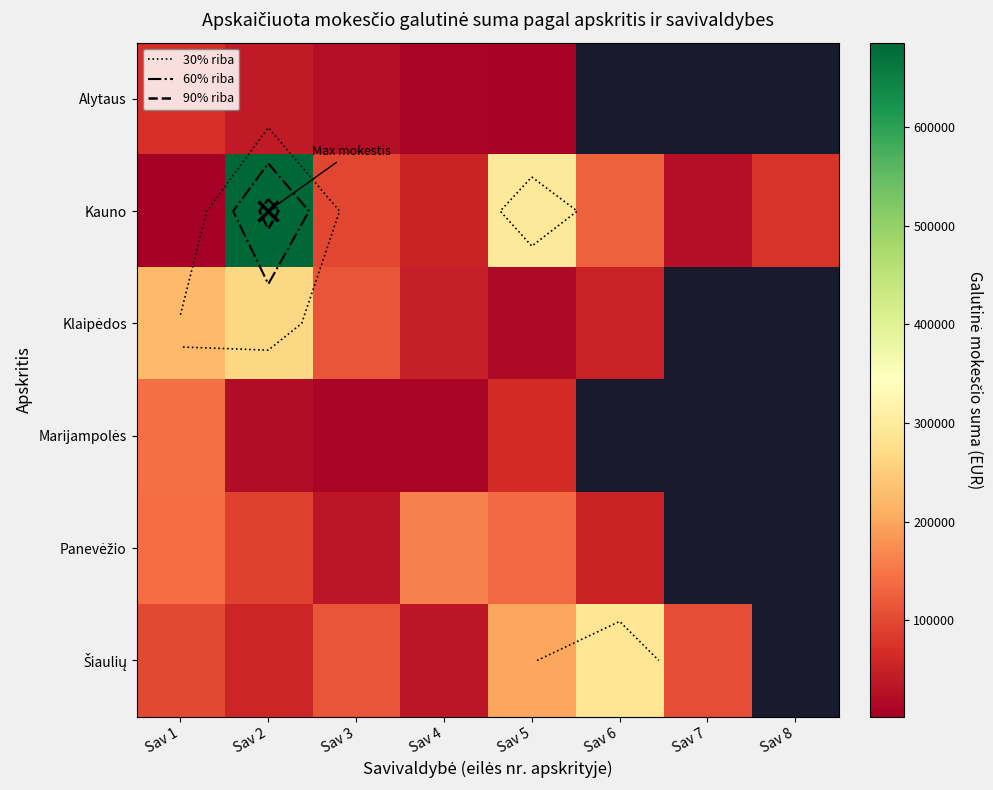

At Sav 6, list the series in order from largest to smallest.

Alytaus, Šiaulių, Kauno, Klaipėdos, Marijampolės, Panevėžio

************

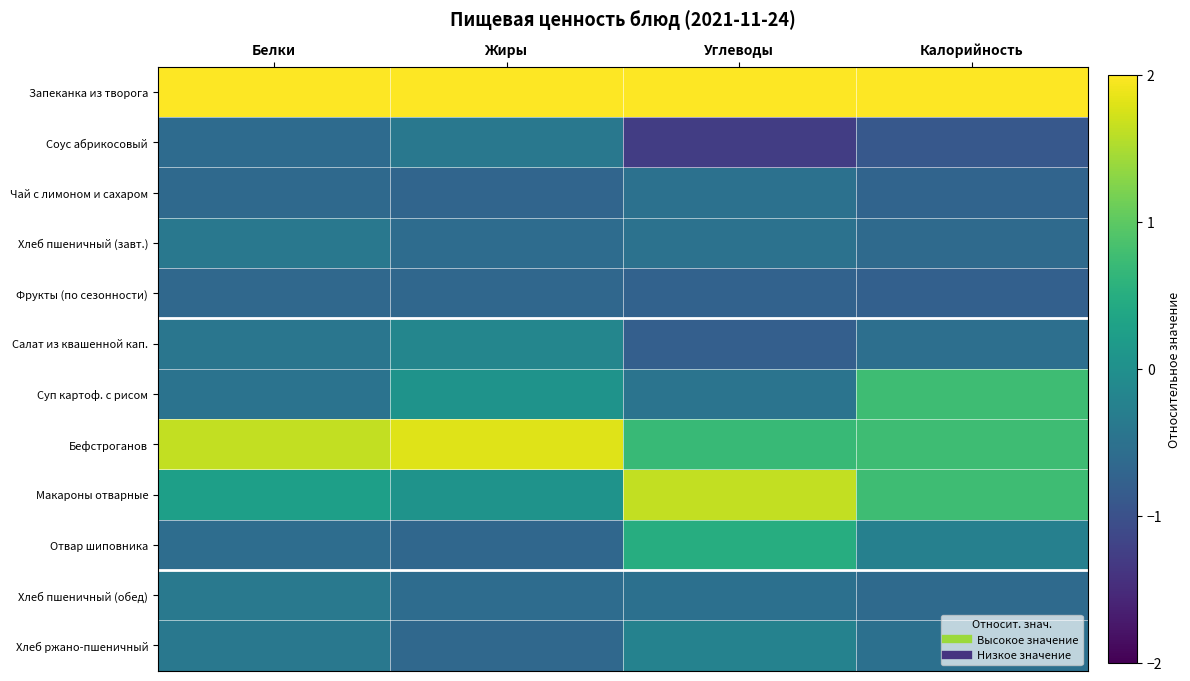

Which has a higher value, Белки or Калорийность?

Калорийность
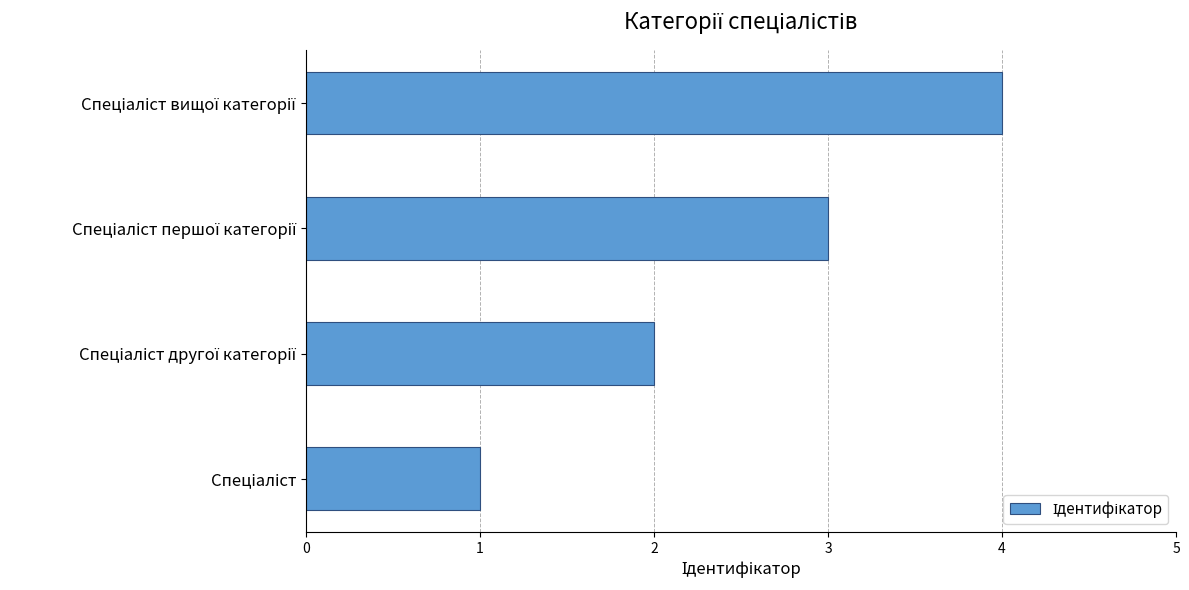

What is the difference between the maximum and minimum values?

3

************

### Problem:
Which lines in the items above contain the word "Калорийность"? Pull out each such line in full.

### Exercise solution:
Which has a higher value, Белки or Калорийность?
Калорийность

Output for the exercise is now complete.